Avevano cominciato i francesi negli anni ottanta con il film tre uomini e una culla, godibile commedia che racconta della metamorfosi di tre scapoli impenitenti in amorevoli genitori di una piccola bambina. In quegli stessi anni negli Stati Uniti i padri a casa per prendersi cura dei figli erano oltre un milione. Oggi, secondo Pew Research Center, sono almeno raddoppiati. Le famiglie dad-at-home sarebbero il 4% delle famiglie americane, stando al Journal of Marriage and Family. Numeri ancora contenuti, ma che probabilmente pesano più di quanto non sarebbe lecito aspettarsi. Non più tardi di otto mesi fa, infatti, la Lego aveva lanciato fra i suoi personaggi una rappresentazione di “nuova famiglia”: padre hipster armato di biberon e carrozzina con bebè e madre in tailleur e valigetta portadocumenti.
In Italia pare che non esistano studi sul fenomeno, ma questo non significa che non esista. Spulciando la rete ogni tanto si incappa in racconti di famiglie caratterizzate dalla presenza di padri a casa per prendersi cura dei figli. Da queste testimonianze emergono due moventi principali. Il primo è la volontà di garantire una presenza famigliare ai figli, nei loro primi anni, e dopo per seguirli negli studi e nelle altre attività. Il secondo è il pragmatismo: i soldi spesi per scuole e tate sono molti e allora chi ha lo stipendio più basso sta a casa, oppure se può sceglie il part time. Nulla di strano, sono dinamiche più che note e il fatto che riguardino anche alcuni uomini ha di eccezionale solo che le retribuzioni delle donne stanno finalmente crescendo.

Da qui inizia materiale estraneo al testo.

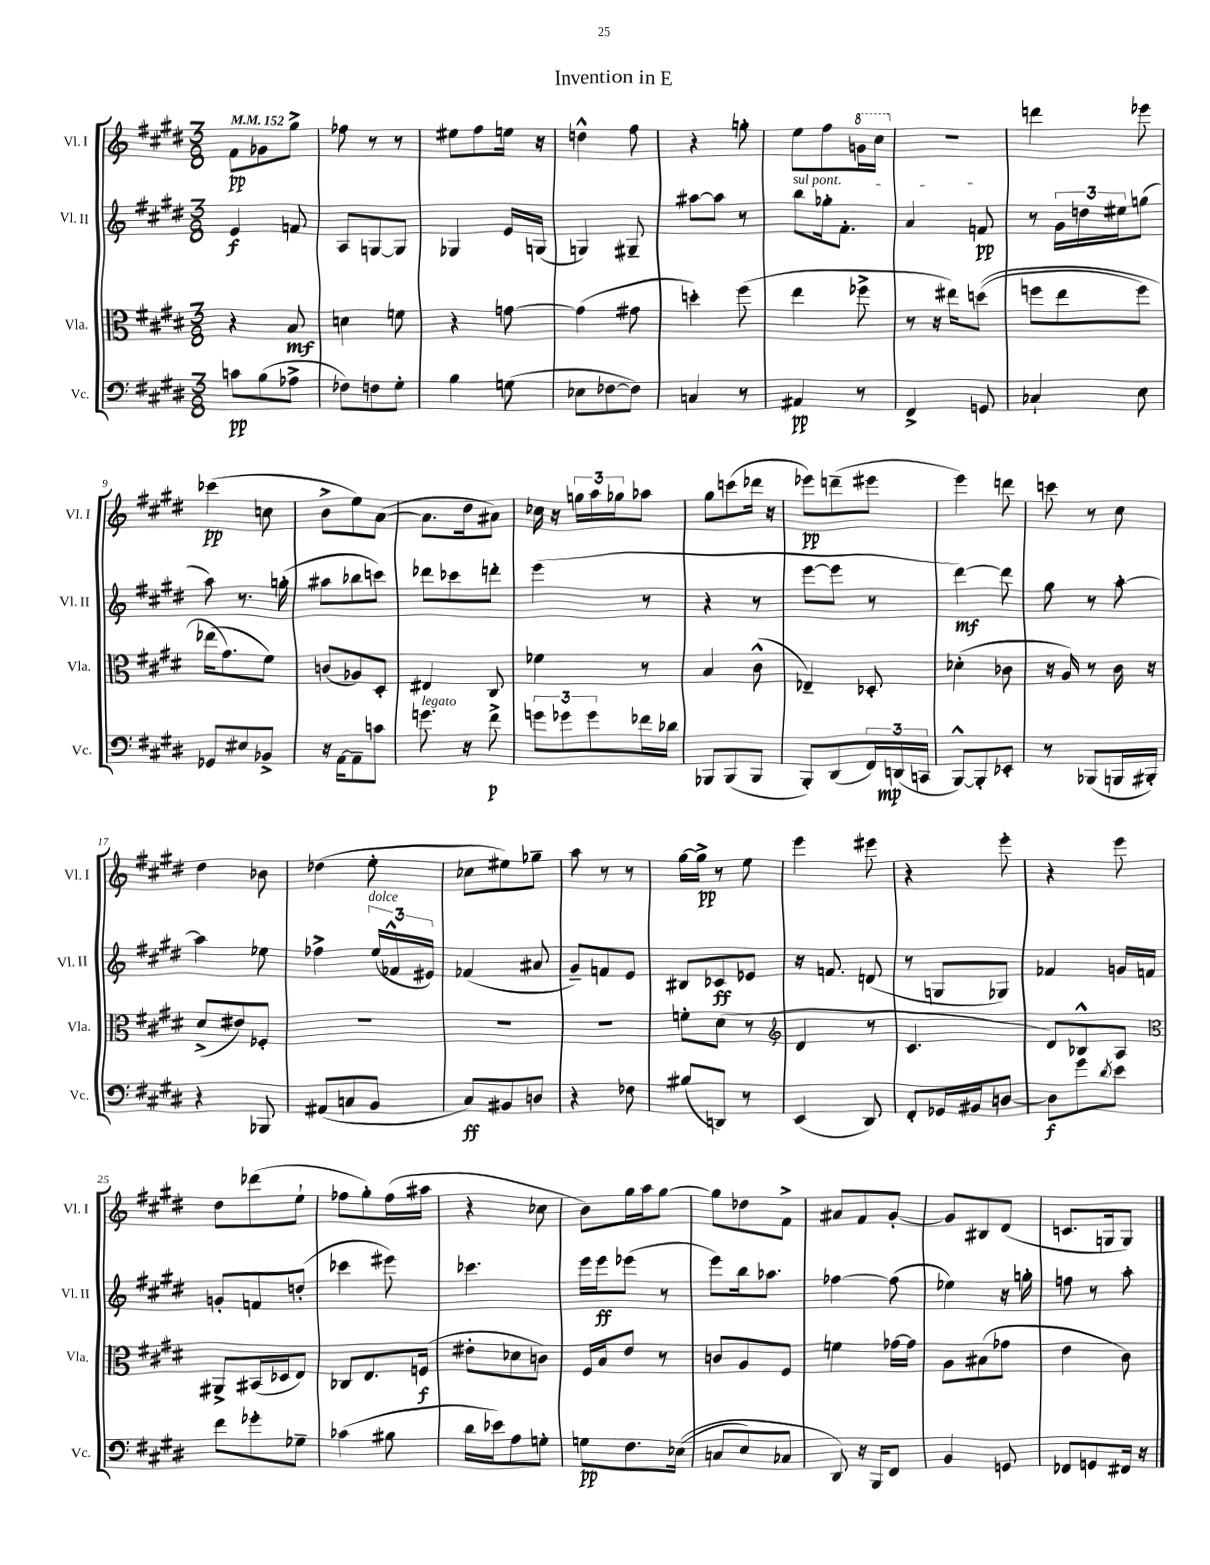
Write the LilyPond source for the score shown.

\header { title = "Invention in E" }
<<
\new StaffGroup <<
\new Staff = "s0" \with { instrumentName = "Vl. I" shortInstrumentName = "Vl. I" } {
    \clef treble \key e \major \numericTimeSignature \time 3/8 \tempo 4 = 152
    fis'8\pp ges'8 gis''8-> |
    fes''8 r8 r8 |
    eis''8 fis''8 e''16 r16 |
    d''4-^ fis''8 |
    r4 g''8-. |
    e''8 fis''8 \ottava #1 g''16 cis'''16 \ottava #0 |
    R4. |
    d'''4 ees'''8 |
    ces'''4\pp( c''8 |
    b'8-> e''8) a'8~( |
    a'8. dis''16 ais'8) |
    ces''16 r16 \tuplet 3/2 { g''16 a''16 ges''16 } aes''8 |
    gis''8 c'''8( des'''16 r16 |
    ees'''8\pp) d'''8--( eis'''8 |
    e'''4) d'''8 |
    c'''8 r8 cis''8 |
    dis''4 bes'8 |
    des''4( e''8-. |
    ces''8 eis''8) ges''8-- |
    a''8 r8 r8 |
    gis''16~ gis''16->\pp r8 e''8 |
    e'''4 eis'''8 |
    r4 e'''8-. |
    r4 e'''8 |
    dis''8 des'''8( e''8-! |
    fes''8 gis''8-.) fes''16( ais''16 |
    r4 ces''8 |
    b'8) gis''16 a''16 gis''8~ |
    gis''8 des''8 fis'8-> |
    ais'8 fis'8 gis'8~-. |
    gis'8 bis8 dis'8( |
    c'8. g16 g8) \bar "|." |
}
\new Staff = "s1" \with { instrumentName = "Vl. II" shortInstrumentName = "Vl. II" } {
    \clef treble \key e \major \numericTimeSignature \time 3/8
    e'4\f f'8 |
    a8 g8~ g8 |
    ges4 e'16 g16( |
    g4) gis8-- |
    ais''8~ ais''8 r8 |
    \once \override TextSpanner.bound-details.left.text = \markup { \italic "sul pont." } b''8\startTextSpan ges''16-. fis'8.-. |
    a'4 f'8\pp\stopTextSpan |
    r8 \tuplet 3/2 { gis'16 d''16 eis''16 } g''8( |
    a''8) r8. g''16-.( |
    ais''8 bes''8 c'''8) |
    des'''8 ces'''8 d'''8-. |
    e'''4( r8 |
    r4 r8 |
    e'''8~ e'''8 r8 |
    dis'''4~\mf) dis'''8 |
    gis''8 r8 a''8~-. |
    a''4 ees''8 |
    fes''4-> \tuplet 3/2 { e''16^\markup { \italic "dolce" }( fes'16-^ eis'16) } |
    fes'4( ais'8 |
    gis'8--) f'8 e'8 |
    bis8 ces'8\ff ees'8 |
    r16 f'8. d'8( |
    r8 g8 ges8) |
    fes'4 g'16 f'16 |
    g'8-. f'8 d''8-.( |
    ces'''4 eis'''8) |
    ces'''4. |
    e'''16 e'''16\ff ees'''8( r8 |
    e'''8) b''16 aes''8. |
    fes''4~ fes''8( |
    ees''4) r16 g''16-. |
    f''8 r8 a''8-. \bar "|." |
}
\new Staff = "s2" \with { instrumentName = "Vla." shortInstrumentName = "Vla." } {
    \clef alto \key e \major \numericTimeSignature \time 3/8
    r4 b8\mf |
    d'4 f'8 |
    r4 g'8~ |
    g'4( gis'8 |
    d''4-.) fis''8( |
    e''4 fes''8-> |
    r8 r16 eis''16) d''8(\( |
    f''8 e''8 f''8) |
    ees''16( gis'8.\) fis'8) |
    c'8( aes8) dis8-. |
    eis4 cis8 |
    fes'4 r8 |
    b4 cis'8-^( |
    ees4--) des8-. |
    des'4-.( ces'8 |
    r16 a16) r8 cis'16 r16 |
    dis'8->( eis'8) fes8-. |
    R4. |
    R4. |
    R4. |
    f'8-. dis'8( r8 |
    \clef treble dis'4 r8 |
    cis'4. |
    dis'8) bes8-^ a8 |
    \clef alto ais,8-> bis,16( des16 e8) |
    ces8 e8. f16\f( |
    eis'8-. des'8 c'8) |
    fis16 b16 e'8 r8 |
    c'8 a8 fis8 |
    f'4 ges'16~ ges'16 |
    a8 bis8( ges'8 |
    e'4 cis'8) \bar "|." |
}
\new Staff = "s3" \with { instrumentName = "Vc." shortInstrumentName = "Vc." } {
    \clef bass \key e \major \numericTimeSignature \time 3/8
    c'8\pp b8( aes8-> |
    fes8) f8 gis8-. |
    b4 g8( |
    ees8 fes8~ fes8) |
    c4 r8 |
    ais,4\pp r8 |
    fis,4-> g,8 |
    ces4-! e8 |
    ges,8 eis8 bes,8-> |
    r16 a,16~ a,8-- c'8 |
    g'8.^\markup { \italic "legato" } r16 fis'8->\p |
    \tuplet 3/2 { g'8 ges'8 ges'8 } fes'16 des'16 |
    bes,,8 bes,,8( bes,,8 |
    b,,8-.) dis,8( \tuplet 3/2 { fis,16) d,16\mp( c,16 } |
    b,,8~-^) b,,8-. ees,8-. |
    r8 bes,,8( b,,16 bis,,16-.) |
    r4 bes,,8 |
    ais,8( c8 b,8 |
    cis8\ff) bis,8 d8 |
    r4 fes8 |
    bis8( d,8) r8 |
    e,4( dis,8) |
    fis,8-. ges,16 bis,16 d8~ |
    d8\f gis'8 \acciaccatura { dis'8 } e'8 |
    fis'8 ges'8-. ges8-- |
    ces'4( bis8 |
    dis'16 ees'16) a8 g8-. |
    g8\pp fis8. ees16(\( |
    c8 e8) ces8 |
    dis,8\) r16 b,,16 fis,8 |
    b,4 g,8 |
    fes,8 g,8 fis,16 r16 \bar "|." |
}
>>
>>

Sempre il Journal of Marriage and Family dedica un ampio studio al fenomeno nel numero di ottobre, facendo un importante distinguo metodologico. Le famiglie dad-at-home sono diverse da quelle in cui il padre è a casa perché ha perso il lavoro, unable-to-work stay-at-home father families (sic). Queste ultime sono il frutto amaro della disoccupazione, mentre le altre sono risultato di scelta, seppure economicamente motivata. A volere essere franchi, il modello dad-at-home non è virtuoso in se’ perché evidenzia comunque una difficoltà del nucleo famigliare a gestire lavoro e famiglia, mantenendosi in equilibrio finanziariamente. Però è un sintomo di cambiamento verso una maggiore uguaglianza di genere e di una sensibilità maschile in rapido mutamento.
Conosco bene alcuni padri – pochi certamente – che sono i principali caregiver perché svolgono professioni freelance o che contemplano impegni ampiamente onorabili da casa: un musicista, un giornalista, un architetto. Vero è che conosco molte più madri a casa. Poi molti nonne o nonni, se vivono nella stessa città dei nipoti, ma questa è un’altra storia. Io stesso, anni fa, ho combinato un eccesso di ferie arretrate con l’abbandono di una tata e ho fatto la mia esperienza di dad-at-home per una decina di giorni. Come è andata? Splendidamente, ma non rientro in un campione attendibile, era una situazione pro tempore e quindi l’ho vissuta con l’entusiasmo di una vacanza.
Pare che non si possa dire lo stesso dei dad-at-home a tempo pieno. Gli strali sociali della loro scelta sono ancora pesanti, i ricercatori del Journal of Mariage and Family riportano con chiarezza che elementi di maggior disagio sono la perdita di posizione sociale e l’etichetta di “falliti o strambi”. Non a caso, sempre negli Usa, alcuni di loro si sono riuniti in associazione, la National At-Home Dad Network, per fare cultura e informazione su un modello famigliare e una scelta umana che, scommettono loro, diventeranno sempre più popolari nei prossimi anni. In Italia siamo pronti?